=== DOCUMENT TEXT ===
┏━━
The fact that there were black and white pictures also added to my dismay. One of the attributes of black and white photography is that it masks imperfections. If that's not "make up" I don't know what is. There's no sense in bearing it all unless you really bear it all. All this article did is convince me that there is nothing "natural" about the images of these women and if they really think that this is what they look like "naturally" then they are just as deluded as their photographs.

Anonymous said...

Thank you, thank you, thank you for articulating so brillantly what all of us 'normal' people thought when reading that article! When People magazine wants to do another feature on stars without makeup and PHOTOSHOPPING (is that a word?) maybe I will give them props. Until then, the props are all yours. <3

franki durbin said...

I thought the same thing when I thumbed through the photos. I workin Photoshop every day, and there is no end to the amount of post-shoot upgrades you can make to one's appearance. Lighting, angles, black and white photography - all black room secrets the pros know so well. Black and white does wonders to hide imperfections and skin irregularities.

Seeing the photos made me feel worse about my 'unmadeup' self. This is beauty the equivalent of stars/celebs telling us they eat In & Out burgers every day for lunch.

Emily said...

It's all about the money and often how they look is controlled by others. I have to wonder if loving the natural look has something to do with being under their own control.

Colleen said...

I hope next time someone takes a picture of me looking natural, there happens to be one of those giant fans around to make my hair look "just so".

Anonymous said...

BRILLIANT!
You took the words out of my mouth.
I thought the same things when I saw those photos.
Some of the other stars are even more obvious than Eva (that they've had something or other done to enhance themselves).
It's simply degrading to the rest of us.

[a} said...

Yes, there ARE mixed messages, but I think we need to realize that a celebrity's beauty, natural or not, *aura,* etc., is a huge factor for a successful career. Actresses must project an unreal, fantastic beauty, for this purpose. Why get all riled up over Photoshopped, retouched, airbrushed, falsely flawless pictures? It is all part of Hollywood's illusion.

This is why it's pointless to compare ourselves to those prettified illusions within magazines.
┗━━
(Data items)
┏━━
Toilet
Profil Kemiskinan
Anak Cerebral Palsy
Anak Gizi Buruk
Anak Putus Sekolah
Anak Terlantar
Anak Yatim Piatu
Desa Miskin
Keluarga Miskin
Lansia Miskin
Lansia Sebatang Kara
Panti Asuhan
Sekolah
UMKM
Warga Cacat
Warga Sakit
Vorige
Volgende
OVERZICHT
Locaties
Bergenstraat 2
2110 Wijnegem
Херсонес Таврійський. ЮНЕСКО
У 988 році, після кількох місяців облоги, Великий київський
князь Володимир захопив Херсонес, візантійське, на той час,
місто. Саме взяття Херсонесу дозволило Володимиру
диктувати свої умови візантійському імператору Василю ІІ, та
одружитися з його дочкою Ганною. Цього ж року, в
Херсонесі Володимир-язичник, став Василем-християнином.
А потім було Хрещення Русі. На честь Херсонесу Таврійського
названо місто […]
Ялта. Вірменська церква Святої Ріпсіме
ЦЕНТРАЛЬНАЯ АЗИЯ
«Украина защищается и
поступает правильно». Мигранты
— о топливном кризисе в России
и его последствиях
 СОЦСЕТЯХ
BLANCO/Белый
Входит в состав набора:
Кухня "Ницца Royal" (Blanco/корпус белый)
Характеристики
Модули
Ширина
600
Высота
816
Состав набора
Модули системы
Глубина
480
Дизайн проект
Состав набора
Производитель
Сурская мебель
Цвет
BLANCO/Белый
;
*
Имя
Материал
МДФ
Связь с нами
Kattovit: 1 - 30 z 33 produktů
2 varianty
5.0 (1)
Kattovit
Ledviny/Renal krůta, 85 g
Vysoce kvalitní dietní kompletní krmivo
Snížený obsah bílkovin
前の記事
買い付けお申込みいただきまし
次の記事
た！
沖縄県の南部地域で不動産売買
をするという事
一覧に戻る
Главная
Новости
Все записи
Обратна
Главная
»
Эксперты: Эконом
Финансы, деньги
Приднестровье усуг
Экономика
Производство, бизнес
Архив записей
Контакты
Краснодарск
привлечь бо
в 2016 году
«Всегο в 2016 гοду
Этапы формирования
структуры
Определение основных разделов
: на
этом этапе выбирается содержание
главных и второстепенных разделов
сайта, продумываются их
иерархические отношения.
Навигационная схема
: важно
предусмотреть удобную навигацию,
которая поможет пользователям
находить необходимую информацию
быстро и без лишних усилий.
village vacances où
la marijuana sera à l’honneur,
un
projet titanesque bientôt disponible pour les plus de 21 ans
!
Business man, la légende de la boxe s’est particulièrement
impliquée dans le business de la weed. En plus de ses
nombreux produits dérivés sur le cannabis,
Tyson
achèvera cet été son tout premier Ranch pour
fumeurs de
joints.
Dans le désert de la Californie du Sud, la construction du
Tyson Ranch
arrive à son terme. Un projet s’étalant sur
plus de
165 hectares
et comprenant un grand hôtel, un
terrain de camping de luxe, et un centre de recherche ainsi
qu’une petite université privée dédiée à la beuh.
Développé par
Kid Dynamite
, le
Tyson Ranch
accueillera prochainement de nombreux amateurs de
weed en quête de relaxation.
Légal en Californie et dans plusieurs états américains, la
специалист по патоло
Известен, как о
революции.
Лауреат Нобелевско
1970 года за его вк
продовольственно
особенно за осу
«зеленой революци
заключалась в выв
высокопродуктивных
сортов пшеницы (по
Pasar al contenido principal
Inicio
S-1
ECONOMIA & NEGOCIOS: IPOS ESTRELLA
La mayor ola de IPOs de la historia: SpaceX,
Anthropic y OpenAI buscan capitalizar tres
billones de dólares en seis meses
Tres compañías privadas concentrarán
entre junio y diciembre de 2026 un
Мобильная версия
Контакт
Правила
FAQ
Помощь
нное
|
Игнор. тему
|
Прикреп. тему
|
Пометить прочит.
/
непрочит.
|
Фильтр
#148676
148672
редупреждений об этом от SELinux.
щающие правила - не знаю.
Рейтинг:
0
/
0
┗━━
=== WHAT TO DO ===
1) In the comments about celebrity no-makeup photos, why did the black and white pictures add to the first writer's dismay?
2) Continue the comments about celebrity no-makeup photos after the last sentence shown.

=== ANSWERS TO THE TASKS ===
1) Black and white photography masks imperfections. The writer counts that as a kind of makeup, so the photos could not truly show the women as they naturally look.

2)
Natural beauty is distinct & separate from anything stars may claim to. Yes, they are beautiful, but their physical selves have been enhanced to project that. I think the current obsession with celebrities is more harmful to us than anything. A whole culture has been created that is a wilderness of illusions & we can't get beyond that, it seems.

The job of these actresses--well, a small part of their job--is to keep up that entertainment, keep audiences interested...

The purpose of our "normal" lives is not to project an illusion, a fantasy. So why worry over the same things they must--eyelash extensions, liposuction, porcelain teeth, rhinoplasty, masks of makeup, etc--when it doesn't do as much for us?

[a} said...

Another thing I wanted to say is, as everyone knows:

even their "naturalness" is affected, artificial,

completely fake!

Anonymous said...

I remember reading this article and thinking "Yeah RIGHT, no makeup my a$$!" They are quite obviously airbrished and altered to look perfect with no makeup.

Just for fun, I took pictures of myself with and without makeup and played with them on photoshop...and in the photos I altered completely, blurring them and airbrushing my own skin as well as defining some lines and erasing all flaws...I looked almost as good as the celebrities do! Just goes to show how even a "plain, normal looking" woman such as myself can be that beautiful with enough help!

I think it's kind of horrible how these "natural beauty" campaigns trick women and even young girls into feeling even worse about ourselves, because these stars are quite obviously being made to look like they are naturally "perfect" when perfect doesn't even exist.